The main reason is that it ties the frontend and the backend together in undesirable ways.
It forces a js backend upon people (what if I want to use Go for instance).
The api is not client agnostic anymore. How to specify middleware is not clear.
Requires a bundler, so destroys isomorphism (isomorphic code requires no difference between the client and the server/ environment agnostic).
Even if it requires a bundler because it separates client and server implementation files, it blurs the data scoping (especially worrying for sensitive data) Do one thing and do it well: separate frontend and backend.
It might be something that is useful for people who only plan on having a javascript web frontend server separate from the API server that links to the backend service.
Besides, it is really not obvious to me how it becomes architecturally clearer. It would double the work in terms of security wrt authorization etc. This is at least not a generic pattern.
So I'd tend to go opposite to the trend and say no. Who knows, we might revisit it if anything changes in the future.
***
And boy, look at the future 3 weeks later...
To be fair, the one good thing is that they are hardening their implementation thanks to these discoveries. But still seems to me that this is wholly unnecessary and possibly will never be safe enough.
Anyway, not to toot my own horn, I know for a fact these things are difficult. Just found the timing funny. :)
It happened with Next.js as well https://github.com/vercel/next.js/discussions/11106
> Say Python ran in the browser natively, and you reimplented React on browser and server in Python. Same problem, not Javascript.
Yes.
And since Python does not natively run in the browser, that mistake never happens. With JavaScript, the desire to have "backend and frontend in a single codebase" requires active resistance.
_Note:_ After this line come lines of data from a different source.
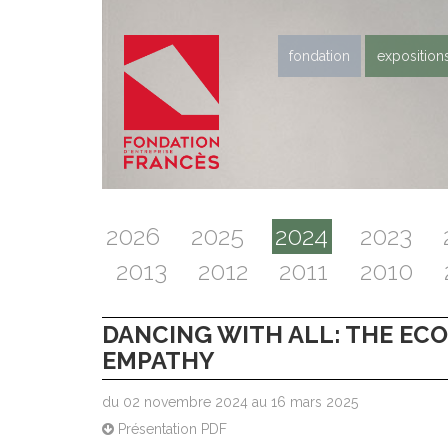
fondation
exposition
2026
2025
2024
2023
2013
2012
2011
2010
DANCING WITH ALL: THE EC
EMPATHY
du 02 novembre 2024 au 16 mars 2025
Présentation PDF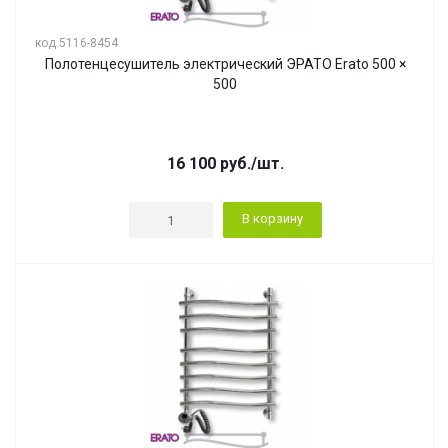
код 5116-8454
Полотенцесушитель электрический ЭРАТО Erato 500 ×
500
16 100
руб.
/шт.
В корзину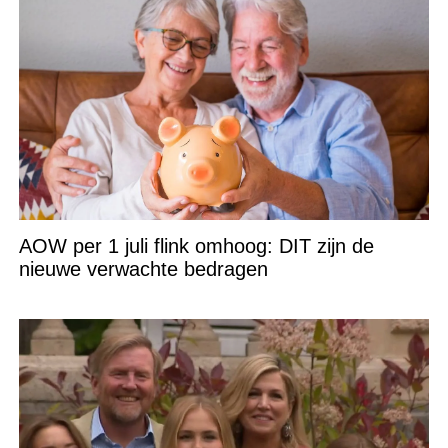
AOW per 1 juli flink omhoog: DIT zijn de
nieuwe verwachte bedragen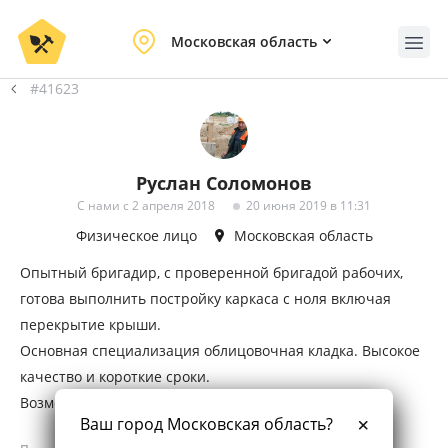
Московская область
#41623
Руслан Соломонов
С нами с 2 апреля 2018
20 июня 2019 в 11:31
Физическое лицо
Московская область
Опытный бригадир, с проверенной бригадой рабочих,
готова выполнить постройку каркаса с ноля включая
перекрытие крыши.
Основная специализация облицовочная кладка. Высокое
качество и короткие сроки.
Возможна работа по договору.
Ваш город Московская область?
Бесплатный выезд инженера/замерщика в любое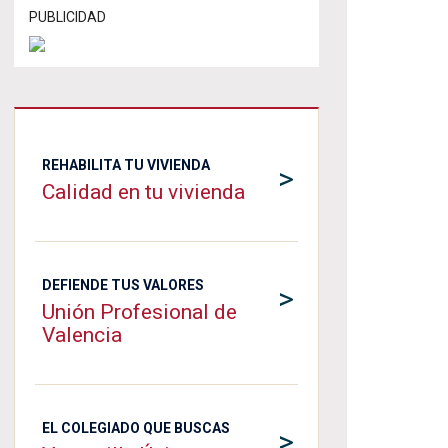
PUBLICIDAD
REHABILITA TU VIVIENDA
>
Calidad en tu vivienda
DEFIENDE TUS VALORES
>
Unión Profesional de
Valencia
EL COLEGIADO QUE BUSCAS
>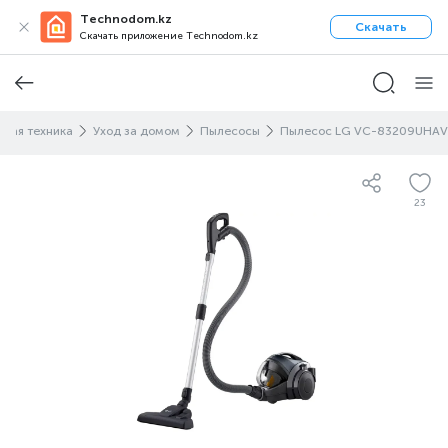
Technodom.kz
Скачать
Скачать приложение Technodom.kz
овая техника
Уход за домом
Пылесосы
Пылесос LG VC-83209UHAV
23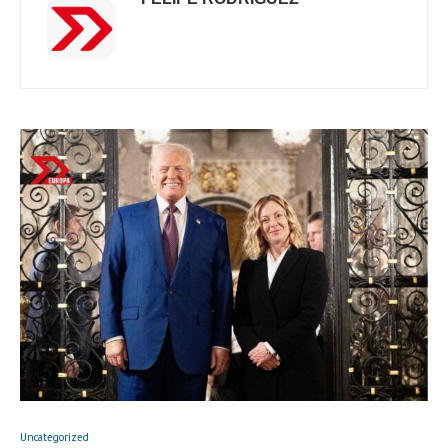
Uncategorized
It's the same vulnerabilities because Next uses the vulnerable parts of React.
Your rational is quite poor as I can write an isomorphic web app in C or Rust or Go and run parts in the browser, what then? Look, many of us also strongly dislike JavaScript but generally that distaste is based on its actual shortcomings and failures, you don't have to invent new ones plenty already exist.
If you have a single codebase for Go-based code running in an untrusted browser (the "toilet") and a trusted backend (the "kitchen"), then the same contamination is highly likely.
Did you even bother to read my comment? Try again, please. Next time don't skip over parts.
Indeed, but unlike Go/Python (backend) and TS/JS (frontend), the separation is surmountable, and the push to "reuse" is high.
Other than types and stuff like zod validators there's not a lot of overlap between server and client code.
I agree with your point that iso code can be confusing. But beyond that I think you're just pushing an irrational anti JS narrative.
Programming languages do lead to certain software architectures. These are independent but not orthogonal issues.
How about either just return html (maybe with htmx), or have a "now classic" SPA.
The frontend must be the most over engineered shitshow we as devs have ever created. Its where hype meets the metal.
I’m not interested in flame wars per se, but I can tell you there are better alternatives, and that the closer you stay towards targeting the browser itself the better, because browser APIs are at least an order of magnitude more secure and performant than equivalent JS operations.
It’s common for critical CVEs to uncover follow‑up vulnerabilities because researchers scrutinize adjacent code paths looking for variant exploit techniques to test whether the initial mitigation can be bypassed.